EXERCISE: Copy out all of the entries, keeping every word the same.

STUDY MATERIAL:
=======

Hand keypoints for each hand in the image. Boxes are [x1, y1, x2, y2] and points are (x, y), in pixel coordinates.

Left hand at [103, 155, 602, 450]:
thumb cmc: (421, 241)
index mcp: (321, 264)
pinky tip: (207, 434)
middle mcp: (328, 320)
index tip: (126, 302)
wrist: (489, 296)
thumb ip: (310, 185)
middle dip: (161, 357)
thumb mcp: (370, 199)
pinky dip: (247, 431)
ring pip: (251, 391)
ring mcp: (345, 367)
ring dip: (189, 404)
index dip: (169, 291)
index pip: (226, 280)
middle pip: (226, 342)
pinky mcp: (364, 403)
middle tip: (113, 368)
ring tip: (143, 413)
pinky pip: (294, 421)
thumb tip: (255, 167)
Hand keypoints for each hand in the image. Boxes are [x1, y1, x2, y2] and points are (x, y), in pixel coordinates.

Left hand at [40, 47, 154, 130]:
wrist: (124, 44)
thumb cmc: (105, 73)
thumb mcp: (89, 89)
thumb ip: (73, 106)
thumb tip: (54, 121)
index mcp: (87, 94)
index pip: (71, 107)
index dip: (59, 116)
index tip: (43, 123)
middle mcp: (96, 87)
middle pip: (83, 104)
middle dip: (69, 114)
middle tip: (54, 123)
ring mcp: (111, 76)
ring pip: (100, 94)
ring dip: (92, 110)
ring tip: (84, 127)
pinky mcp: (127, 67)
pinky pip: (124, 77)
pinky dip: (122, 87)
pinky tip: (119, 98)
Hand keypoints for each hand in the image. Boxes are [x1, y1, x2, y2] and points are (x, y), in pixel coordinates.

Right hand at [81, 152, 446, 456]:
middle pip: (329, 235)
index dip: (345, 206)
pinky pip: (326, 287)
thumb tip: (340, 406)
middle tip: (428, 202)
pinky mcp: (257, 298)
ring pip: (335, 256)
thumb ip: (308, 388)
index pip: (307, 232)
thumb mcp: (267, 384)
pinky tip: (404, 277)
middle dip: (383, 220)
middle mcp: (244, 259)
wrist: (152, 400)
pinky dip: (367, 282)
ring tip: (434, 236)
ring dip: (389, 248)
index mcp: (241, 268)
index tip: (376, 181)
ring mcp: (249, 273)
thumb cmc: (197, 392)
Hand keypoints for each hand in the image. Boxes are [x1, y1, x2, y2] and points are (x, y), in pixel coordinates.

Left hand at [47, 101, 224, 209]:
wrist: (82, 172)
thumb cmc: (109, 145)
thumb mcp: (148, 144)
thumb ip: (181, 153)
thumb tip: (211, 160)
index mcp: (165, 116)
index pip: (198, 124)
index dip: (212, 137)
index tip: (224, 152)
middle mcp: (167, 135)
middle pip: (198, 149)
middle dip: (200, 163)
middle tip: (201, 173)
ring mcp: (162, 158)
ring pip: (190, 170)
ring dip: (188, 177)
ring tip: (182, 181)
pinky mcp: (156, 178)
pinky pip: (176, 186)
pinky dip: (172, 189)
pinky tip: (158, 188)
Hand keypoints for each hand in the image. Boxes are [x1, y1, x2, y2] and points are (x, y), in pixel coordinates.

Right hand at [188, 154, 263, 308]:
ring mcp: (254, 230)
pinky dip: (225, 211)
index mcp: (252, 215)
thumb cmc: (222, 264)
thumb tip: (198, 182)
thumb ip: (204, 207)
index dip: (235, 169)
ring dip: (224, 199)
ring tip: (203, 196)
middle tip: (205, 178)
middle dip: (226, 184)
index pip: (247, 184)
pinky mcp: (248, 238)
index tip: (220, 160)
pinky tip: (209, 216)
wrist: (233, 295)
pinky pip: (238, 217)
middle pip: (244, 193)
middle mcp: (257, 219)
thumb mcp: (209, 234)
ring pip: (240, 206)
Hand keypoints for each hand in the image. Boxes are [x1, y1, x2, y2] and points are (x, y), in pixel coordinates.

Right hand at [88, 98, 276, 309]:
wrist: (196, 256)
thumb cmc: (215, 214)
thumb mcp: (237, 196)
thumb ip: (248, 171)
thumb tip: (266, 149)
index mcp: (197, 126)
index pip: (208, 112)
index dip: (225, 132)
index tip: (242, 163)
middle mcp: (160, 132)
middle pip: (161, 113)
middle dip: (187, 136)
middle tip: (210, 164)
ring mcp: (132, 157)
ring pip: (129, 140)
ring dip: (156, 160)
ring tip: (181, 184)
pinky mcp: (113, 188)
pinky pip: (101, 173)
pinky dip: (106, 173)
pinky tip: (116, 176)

=======

ANSWER SECTION:
Hand keypoints for each hand in the image. Boxes are [x1, y1, x2, y2] and points are (x, y), in pixel coordinates.

Left hand at [103, 155, 602, 450]:
thumb cmc: (421, 241)
index mcp: (321, 264)
pinky tip: (207, 434)
middle mcp: (328, 320)
index tip: (126, 302)
wrist: (489, 296)
thumb ip: (310, 185)
middle dip: (161, 357)
thumb mcp: (370, 199)
pinky dip: (247, 431)
ring pip: (251, 391)
ring mcp: (345, 367)
ring dip: (189, 404)
index dip: (169, 291)
index pip: (226, 280)
middle pip: (226, 342)
pinky mcp: (364, 403)
middle tip: (113, 368)
ring tip: (143, 413)
pinky pip: (294, 421)
thumb tip: (255, 167)
Hand keypoints for each hand in the image. Boxes are [x1, y1, x2, y2] and points are (x, y), in pixel coordinates.

Left hand at [40, 47, 154, 130]:
wrist: (124, 44)
thumb cmc: (105, 73)
thumb mcp: (89, 89)
thumb ip: (73, 106)
thumb tip: (54, 121)
index mcp: (87, 94)
index pip: (71, 107)
index dip: (59, 116)
index tip: (43, 123)
middle mcp: (96, 87)
middle pip: (83, 104)
middle dip: (69, 114)
middle tip: (54, 123)
ring mcp: (111, 76)
ring pip: (100, 94)
ring dip: (92, 110)
ring tip: (84, 127)
pinky mcp: (127, 67)
pinky pip: (124, 77)
pinky dip: (122, 87)
pinky tip: (119, 98)
Hand keypoints for each hand in the image. Boxes are [x1, y1, x2, y2] and points are (x, y), in pixel coordinates.

Right hand at [81, 152, 446, 456]:
middle pip: (329, 235)
index dip: (345, 206)
pinky pip: (326, 287)
thumb tip: (340, 406)
middle tip: (428, 202)
pinky mcp: (257, 298)
ring pip: (335, 256)
thumb ip: (308, 388)
index pip: (307, 232)
thumb mcp: (267, 384)
pinky tip: (404, 277)
middle dip: (383, 220)
middle mcp: (244, 259)
wrist: (152, 400)
pinky dip: (367, 282)
ring tip: (434, 236)
ring dip: (389, 248)
index mcp: (241, 268)
index tip: (376, 181)
ring mcp: (249, 273)
thumb cmc: (197, 392)
Hand keypoints for each hand in the image. Boxes are [x1, y1, x2, y2] and points are (x, y), in pixel coordinates.

Left hand at [47, 101, 224, 209]:
wrist: (82, 172)
thumb cmc: (109, 145)
thumb mcp: (148, 144)
thumb ip: (181, 153)
thumb tip: (211, 160)
index mcp: (165, 116)
index pip: (198, 124)
index dip: (212, 137)
index tip: (224, 152)
middle mcp: (167, 135)
middle pip: (198, 149)
middle dip: (200, 163)
middle tip: (201, 173)
ring mcp: (162, 158)
ring pip: (190, 170)
ring dip: (188, 177)
ring tip: (182, 181)
pinky mcp: (156, 178)
pinky pip: (176, 186)
pinky dip: (172, 189)
pinky tip: (158, 188)
Hand keypoints for each hand in the image. Boxes are [x1, y1, x2, y2] and points are (x, y), in pixel coordinates.

Right hand at [188, 154, 263, 308]:
ring mcp: (254, 230)
pinky dip: (225, 211)
index mcp: (252, 215)
thumb cmc: (222, 264)
thumb tip: (198, 182)
thumb ip: (204, 207)
index dip: (235, 169)
ring dip: (224, 199)
ring tip: (203, 196)
middle tip: (205, 178)
middle dip: (226, 184)
index pip: (247, 184)
pinky mcp: (248, 238)
index tip: (220, 160)
pinky tip: (209, 216)
wrist: (233, 295)
pinky pip: (238, 217)
middle pip: (244, 193)
middle mcp: (257, 219)
thumb mcp: (209, 234)
ring pip: (240, 206)
Hand keypoints for each hand in the image. Boxes are [x1, y1, x2, y2] and points are (x, y), in pixel coordinates.

Right hand at [88, 98, 276, 309]:
wrist: (196, 256)
thumb cmc: (215, 214)
thumb mcp: (237, 196)
thumb ip: (248, 171)
thumb tip: (266, 149)
index mcp: (197, 126)
index pip: (208, 112)
index dip: (225, 132)
index tip: (242, 163)
middle mcp: (160, 132)
middle pip: (161, 113)
middle dip: (187, 136)
middle tip: (210, 164)
ring mcp: (132, 157)
ring pip: (129, 140)
ring dip: (156, 160)
ring tip: (181, 184)
pinky mcp: (113, 188)
pinky pip: (101, 173)
pinky dip: (106, 173)
pinky tip: (116, 176)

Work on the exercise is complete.